Big Data and Civil Rights

An image of a content-driven word cloud featuring popular movie titles and buzz-words.

In a recent blog post on Solve for Interesting, writer Alistair makes a strong argument that "Big Data is our generation’s civil rights issue, and we don’t know it."

Big data, a topic we have blogged about before, "is a loosely-defined term. Generally, it is used to describe info sets so large and so complex that available database management tools cannot handle them. Difficulties 'big data' presents include hassles in the capturing, storing, and sharing of large information sets; additionally, even if securely stored, 'big data' presents further complications in searching, visualization, and analysis."

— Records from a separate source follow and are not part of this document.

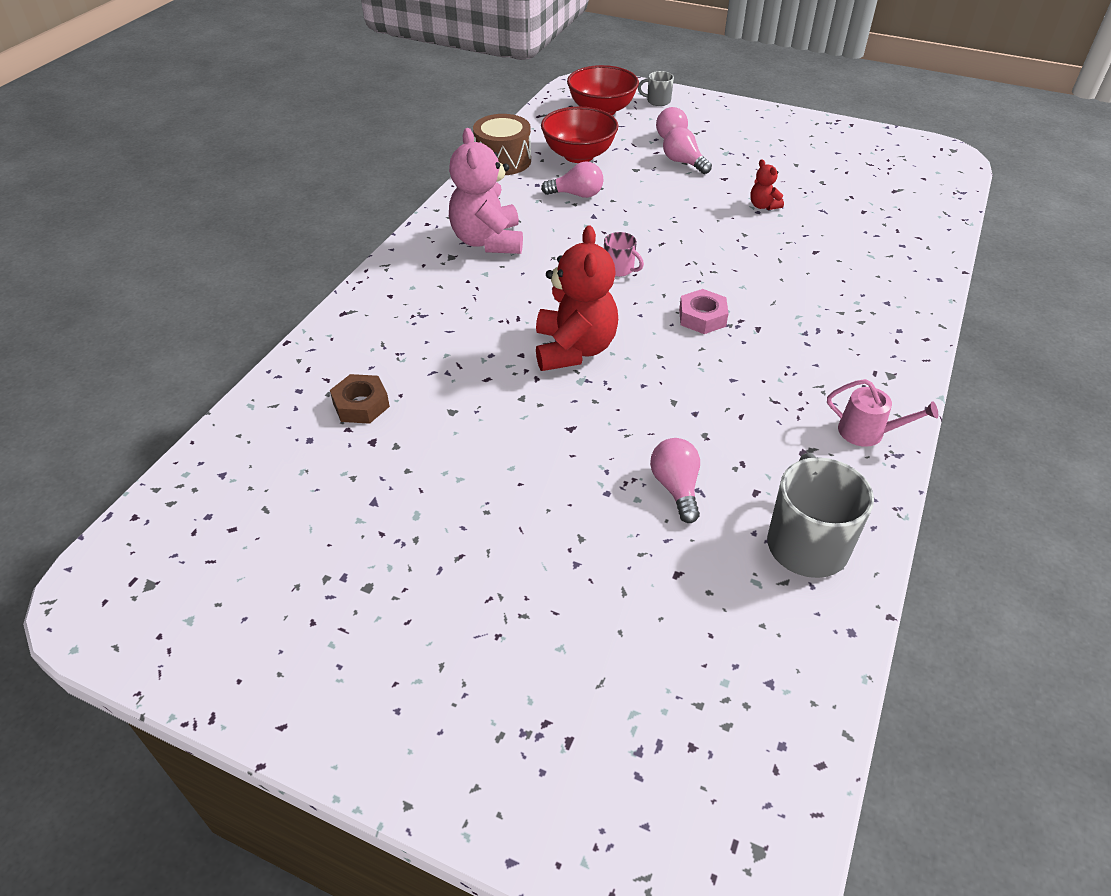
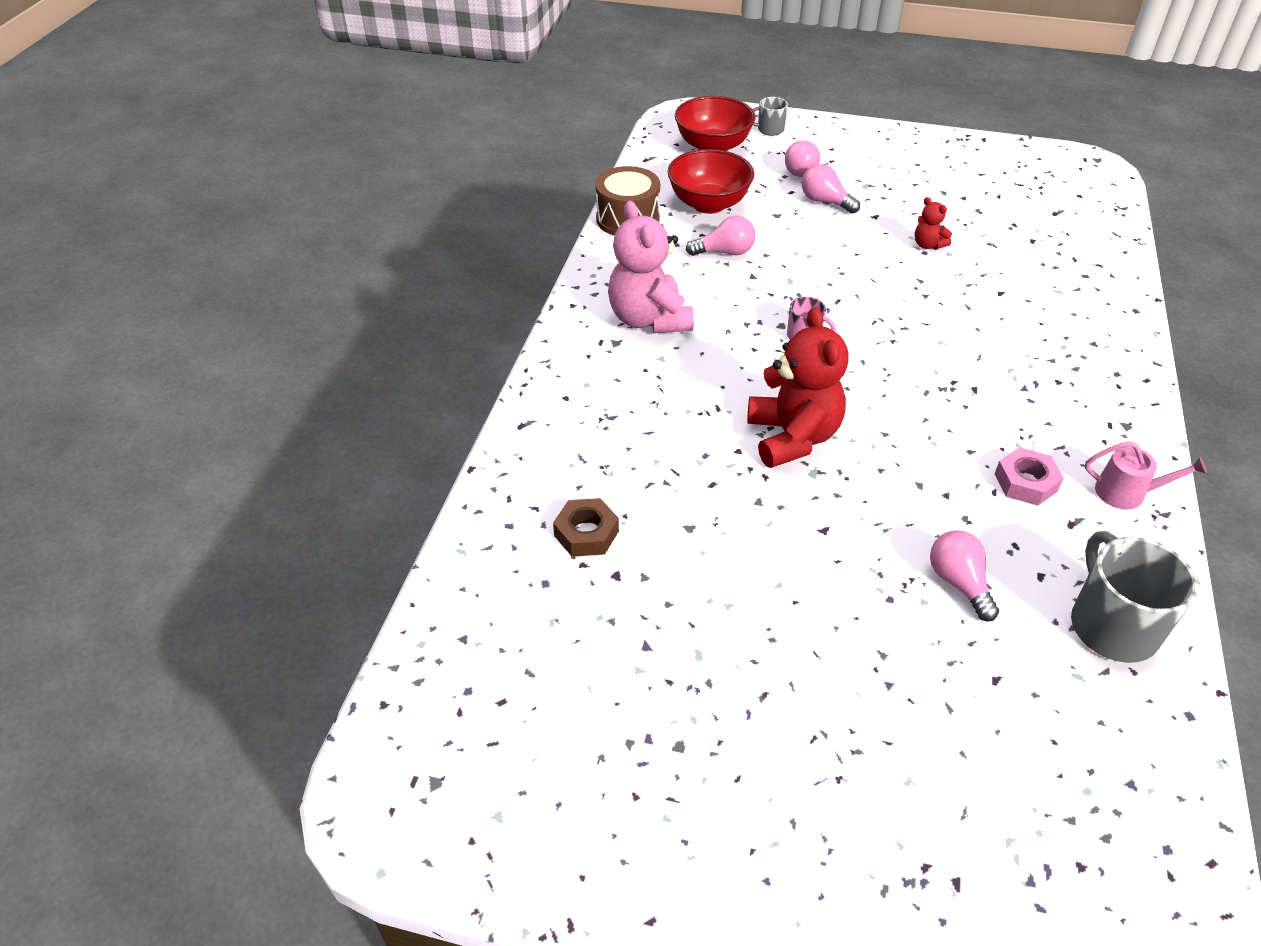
camera: 10 degrees left, 0 degrees up
pink nut [679,289,729,334] -> pink nut moved to [995,447,1064,506]

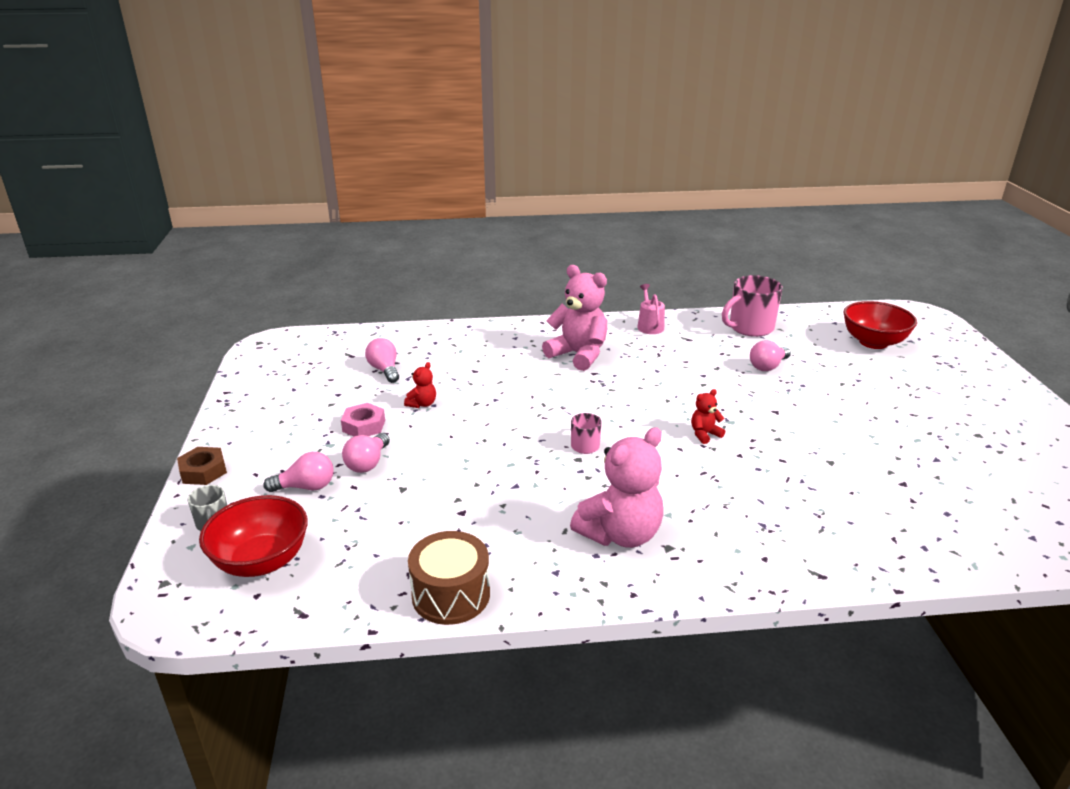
camera: 110 degrees left, 15 degrees down
brown nut [553,498,619,557] -> brown nut moved to [177,447,227,485]
red bowl [667,149,754,214] -> red bowl moved to [843,301,917,349]
pink light bulb [686,216,756,256] -> pink light bulb moved to [365,338,399,383]
red teddy bear [747,307,849,468] -> red teddy bear [691,389,725,444], size x0.46
pink nut [995,447,1064,506] -> pink nut moved to [341,403,385,437]
grey mug [1071,531,1198,663] -> pink mug [722,275,783,337]
none -> pink teddy bear [542,265,607,371]

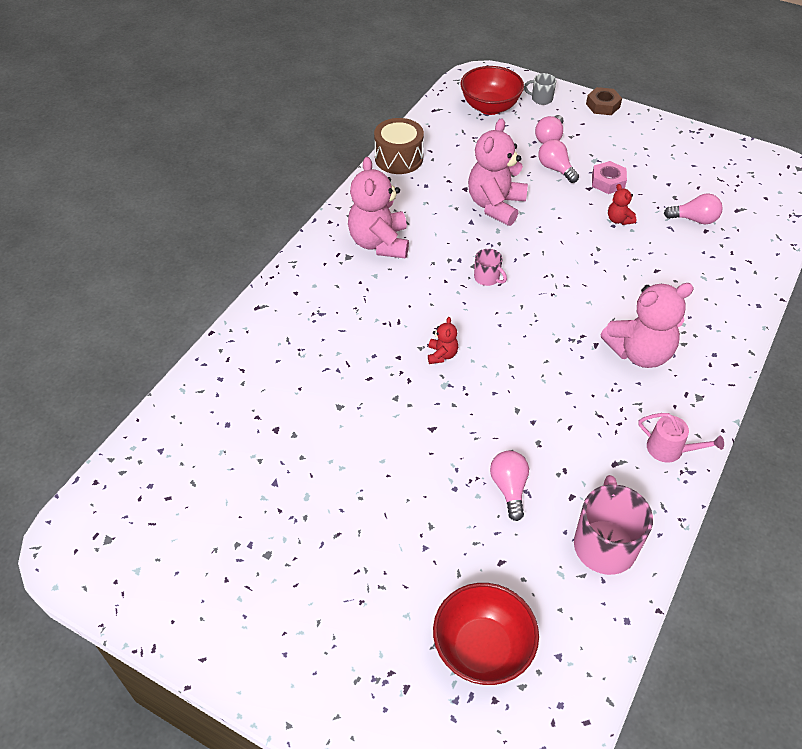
camera: 125 degrees right, 20 degrees up
none -> pink teddy bear [468,118,528,226]

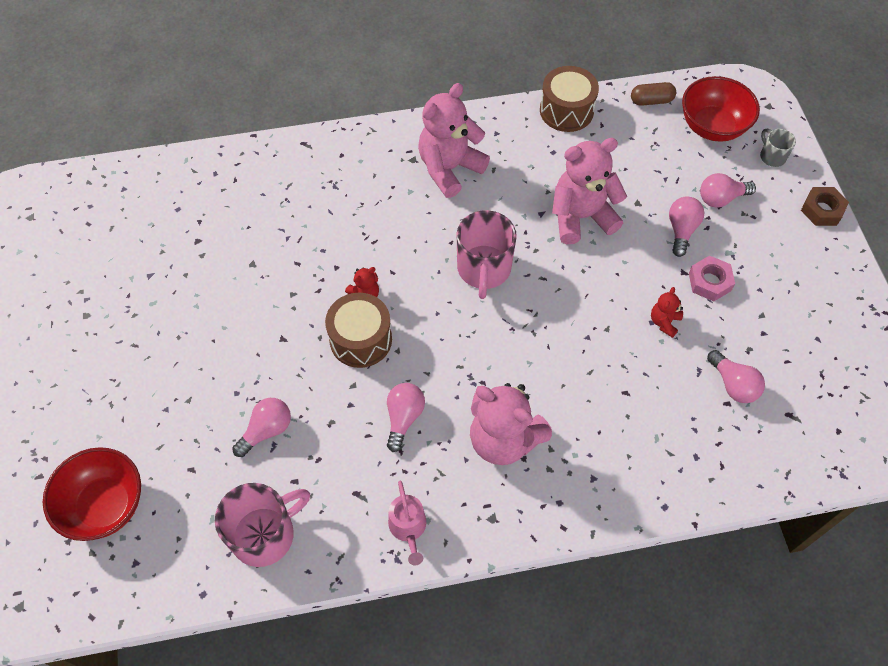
camera: 50 degrees right, 10 degrees up
pink mug [474,249,507,286] -> pink mug [457,210,517,299], size x1.95
none -> brown drum [325,293,392,368]
none -> pink light bulb [387,383,425,452]
none -> brown capsule [631,82,676,106]

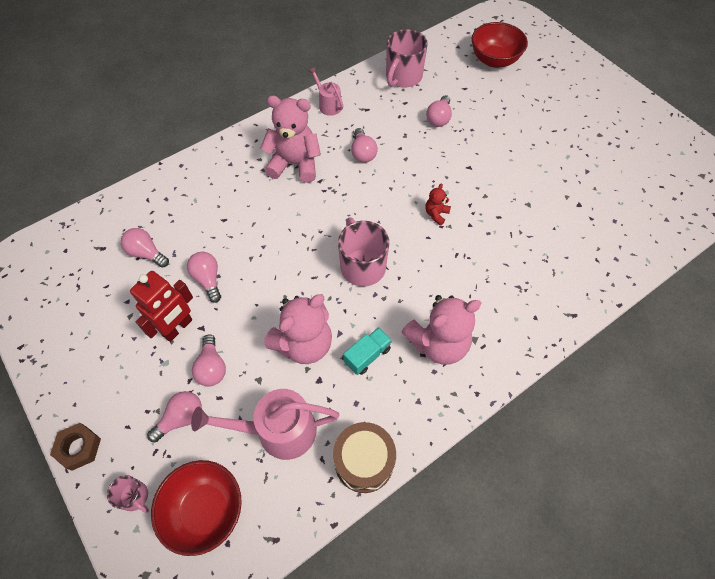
camera: 155 degrees right, 0 degrees up
brown drum [325,293,392,368] -> none
pink teddy bear [418,83,490,198] -> pink teddy bear turned 45 degrees clockwise [401,295,482,365]
brown capsule [631,82,676,106] -> none
red teddy bear [651,287,683,338] -> pink light bulb [187,252,221,303]
pink nut [689,255,735,301] -> red robot [130,271,193,342]
grey mug [760,128,796,167] -> pink mug [107,475,149,513]
none -> pink watering can [191,389,339,460]
none -> turquoise truck [343,327,392,375]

Alistair claims that big data requires "a reconsideration of the fundamental economics of analyzing data." This is because, "For decades, there’s been a fundamental tension between three attributes of databases. You can have the data fast; you can have it big; or you can have it varied. The catch is, you can’t have all three at once."

He terms these the three Vs: Volume, Variety, and Velocity. "Traditionally," he explains, "getting two was easy but getting three was very, very, very expensive."

Because of this, data was selectively collected. Companies, knowing they could not obtain all three Vs without accruing huge costs, would have to model what was important and how to collect it. Alistair writes, "This act of deciding what to store and how to store it is called designing the schema, and in many ways, it’s the moment where someone decides what the data is about. It’s the instant of context."

With big data, however, all three Vs are easily obtained at negligible cost. Alistair writes, "With the new, data-is-abundant model, we collect first and ask questions later. The schema comes after the collection. Indeed, Big Data success stories like Splunk, Palantir, and others are prized because of their ability to make sense of content well after it’s been collected—sometimes called a schema-less query. This means we collect information long before we decide what it’s for."

Alistair finds this new method--collecting first and schematizing later--highly problematic. The reason: companies can schematize large sets of data--songs we listen to, things we mention on Facebook and Twitter, purchases we make--in order to extract other, more personal information such as race, gender, age, etc. He writes, "If I collect information on the music you listen to, you might assume I will use that data in order to suggest new songs, or share it with your friends. But instead, I could use it to guess at your racial background. And then I could use that data to deny you a loan."

His solution: "link what the data is with how it can be used."

Given the massive amounts of data we proffer up to companies every day, the advent of big data and its uses does have the potential to become a major civil rights issue. And, given the pace of legislation--especially as pertains to information technology and restrictions--Alistair's warnings and concerns should not be taken lightly.